Text extractions at the page level
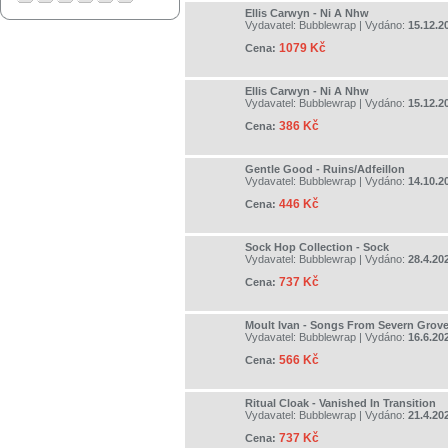
Ellis Carwyn - Ni A Nhw
Vydavatel:
Bubblewrap
| Vydáno:
15.12.2
1079 Kč
Cena:
Ellis Carwyn - Ni A Nhw
Vydavatel:
Bubblewrap
| Vydáno:
15.12.2
386 Kč
Cena:
Gentle Good - Ruins/Adfeillon
Vydavatel:
Bubblewrap
| Vydáno:
14.10.2
446 Kč
Cena:
Sock Hop Collection - Sock
Vydavatel:
Bubblewrap
| Vydáno:
28.4.20
737 Kč
Cena:
Moult Ivan - Songs From Severn Grov
Vydavatel:
Bubblewrap
| Vydáno:
16.6.20
566 Kč
Cena:
Ritual Cloak - Vanished In Transition
Vydavatel:
Bubblewrap
| Vydáno:
21.4.20
737 Kč
Cena:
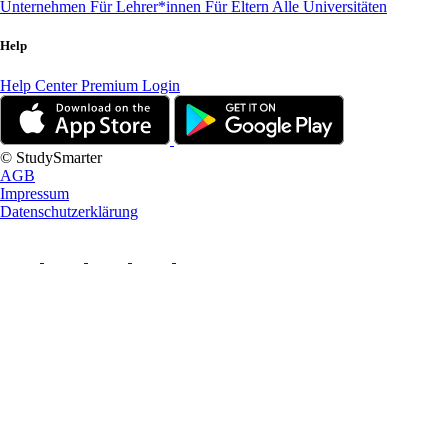
Unternehmen
Für Lehrer*innen
Für Eltern
Alle Universitäten
Help
Help Center
Premium Login
© StudySmarter
AGB
Impressum
Datenschutzerklärung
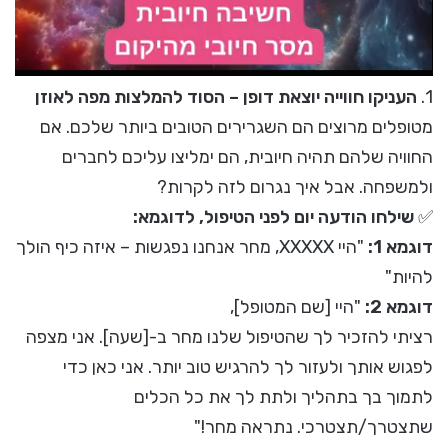
1.
העניקו חווייה יוצאת דופן – הסוד להמלצות מפה לאוזן
מטופלים מרוצים הם השגרירים הטובים ביותר שלכם. אם
החוויה שלהם תהיה חיובית, הם ימליצו עליכם לחברים
ולמשפחה. אבל איך נגרום לזה לקרות?
✅
שילחו הודעה יום לפני הטיפול, לדוגמא:
דוגמא 1:
"היי XXXXX, מחר אנחנו נפגשות – איזה כיף הולך
להיות"
דוגמא 2:
"היי [שם המטופל],
רציתי להזכיר לך שהטיפול שלנו מחר ב-[שעה]. אני מצפה
לפגוש אותך ולעזור לך להרגיש טוב יותר. אני כאן כדי
לתמוך בך בתהליך ולתת לך את כל הכלים
שתצטרך/תצטרכי. נתראה מחר!"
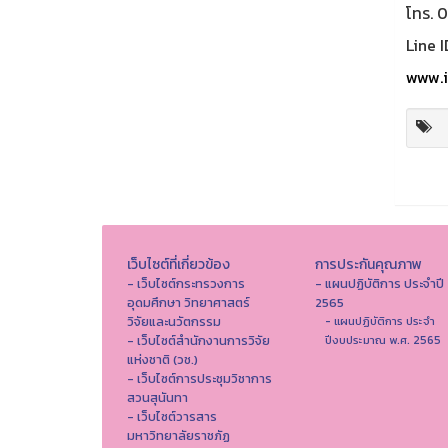
โทร. 
Line I
www.i
เว็บไซต์ที่เกี่ยวข้อง
การประกันคุณภาพ
- เว็บไซต์กระทรวงการ
- แผนปฏิบัติการ ประจำปี
อุดมศึกษา วิทยาศาสตร์
2565
วิจัยและนวัตกรรม
- แผนปฏิบัติการ ประจำ
- เว็บไซต์สำนักงานการวิจัย
ปีงบประมาณ พ.ศ. 2565
แห่งชาติ (วช.)
- เว็บไซต์การประชุมวิชาการ
สวนสุนันทา
- เว็บไซต์วารสาร
มหาวิทยาลัยราชภัฏ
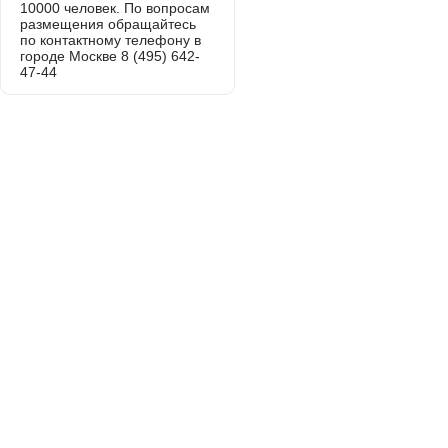
10000 человек. По вопросам
размещения обращайтесь
по контактному телефону в
городе Москве 8 (495) 642-
47-44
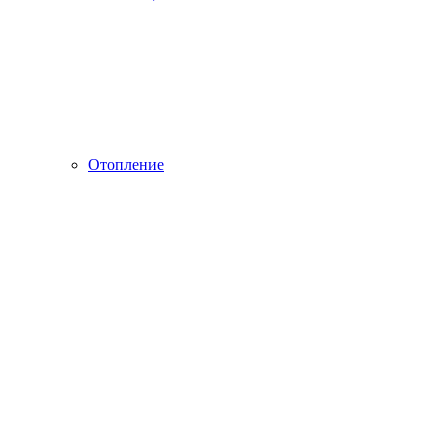
Отопление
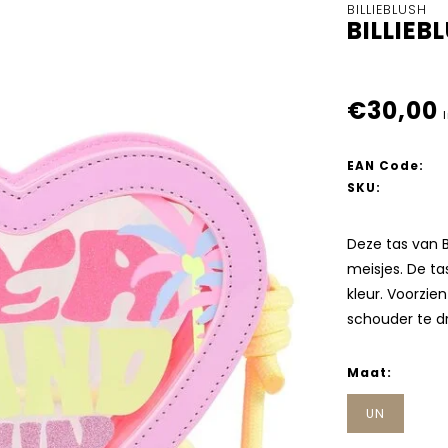
BILLIEBLUSH
BILLIE
€30,00
EAN Code:
SKU:
Deze tas van Bi
meisjes. De ta
kleur. Voorzie
schouder te d
Maat:
UN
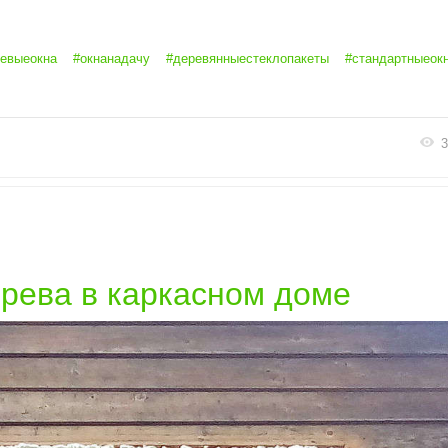
евыеокна
#окнанадачу
#деревянныестеклопакеты
#стандартныеок
3
рева в каркасном доме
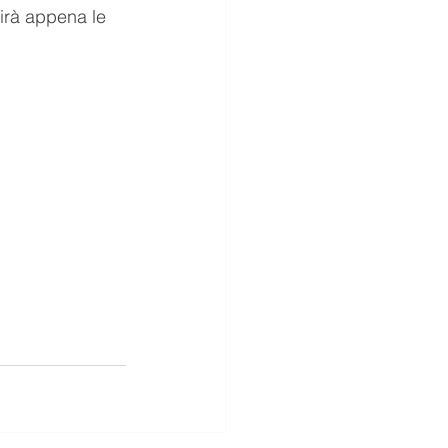
irà appena le 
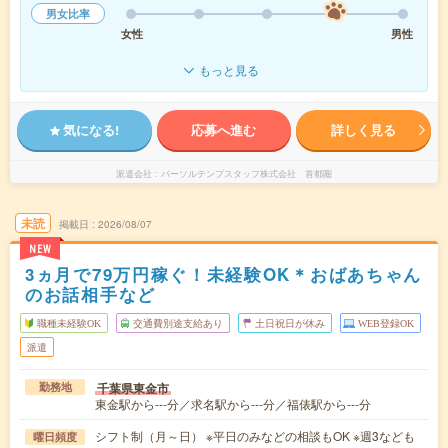
男女比率
女性
男性
もっと見る
気になる!
応募へ進む
詳しく見る
派遣会社
パーソルテンプスタッフ株式会社 首都圏
未読
掲載日
2026/08/07
NEW
3ヵ月で79万円稼ぐ！未経験OK＊おばあちゃん
のお話相手など
職種未経験OK
交通費別途支給あり
土日祝日が休み
WEB登録OK
派遣
千葉県東金市
勤務地
東金駅から---分／求名駅から---分／福俵駅から---分
シフト制（月～日） ※平日のみなどの相談もOK ※週3なども
曜日頻度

* _Required work_:
Output the extracted text of every item above, line for line and unchanged, leaving out the pictures.

* _Exercise response_:
Ellis Carwyn - Ni A Nhw
Vydavatel:
Bubblewrap
| Vydáno:
15.12.2
1079 Kč
Cena:
Ellis Carwyn - Ni A Nhw
Vydavatel:
Bubblewrap
| Vydáno:
15.12.2
386 Kč
Cena:
Gentle Good - Ruins/Adfeillon
Vydavatel:
Bubblewrap
| Vydáno:
14.10.2
446 Kč
Cena:
Sock Hop Collection - Sock
Vydavatel:
Bubblewrap
| Vydáno:
28.4.20
737 Kč
Cena:
Moult Ivan - Songs From Severn Grov
Vydavatel:
Bubblewrap
| Vydáno:
16.6.20
566 Kč
Cena:
Ritual Cloak - Vanished In Transition
Vydavatel:
Bubblewrap
| Vydáno:
21.4.20
737 Kč
Cena:
Unternehmen
Für Lehrer*innen
Für Eltern
Alle Universitäten
Help
Help Center
Premium Login
© StudySmarter
AGB
Impressum
Datenschutzerklärung
1.
העניקו חווייה יוצאת דופן – הסוד להמלצות מפה לאוזן
מטופלים מרוצים הם השגרירים הטובים ביותר שלכם. אם
החוויה שלהם תהיה חיובית, הם ימליצו עליכם לחברים
ולמשפחה. אבל איך נגרום לזה לקרות?
✅
שילחו הודעה יום לפני הטיפול, לדוגמא:
דוגמא 1:
"היי XXXXX, מחר אנחנו נפגשות – איזה כיף הולך
להיות"
דוגמא 2:
"היי [שם המטופל],
רציתי להזכיר לך שהטיפול שלנו מחר ב-[שעה]. אני מצפה
לפגוש אותך ולעזור לך להרגיש טוב יותר. אני כאן כדי
לתמוך בך בתהליך ולתת לך את כל הכלים
שתצטרך/תצטרכי. נתראה מחר!"
โทร. 
Line I
www.i
เว็บไซต์ที่เกี่ยวข้อง
การประกันคุณภาพ
- เว็บไซต์กระทรวงการ
- แผนปฏิบัติการ ประจำปี
อุดมศึกษา วิทยาศาสตร์
2565
วิจัยและนวัตกรรม
- แผนปฏิบัติการ ประจำ
- เว็บไซต์สำนักงานการวิจัย
ปีงบประมาณ พ.ศ. 2565
แห่งชาติ (วช.)
- เว็บไซต์การประชุมวิชาการ
สวนสุนันทา
- เว็บไซต์วารสาร
มหาวิทยาลัยราชภัฏ
10000 человек. По вопросам
размещения обращайтесь
по контактному телефону в
городе Москве 8 (495) 642-
47-44
Отопление
BILLIEBLUSH
BILLIE
€30,00
EAN Code:
SKU:
Deze tas van Bi
meisjes. De ta
kleur. Voorzie
schouder te d
Maat:
UN
евыеокна
#окнанадачу
#деревянныестеклопакеты
#стандартныеок
3
рева в каркасном доме
irà appena le 
男女比率
女性
男性
もっと見る
気になる!
応募へ進む
詳しく見る
派遣会社
パーソルテンプスタッフ株式会社 首都圏
未読
掲載日
2026/08/07
NEW
3ヵ月で79万円稼ぐ！未経験OK＊おばあちゃん
のお話相手など
職種未経験OK
交通費別途支給あり
土日祝日が休み
WEB登録OK
派遣
千葉県東金市
勤務地
東金駅から---分／求名駅から---分／福俵駅から---分
シフト制（月～日） ※平日のみなどの相談もOK ※週3なども
曜日頻度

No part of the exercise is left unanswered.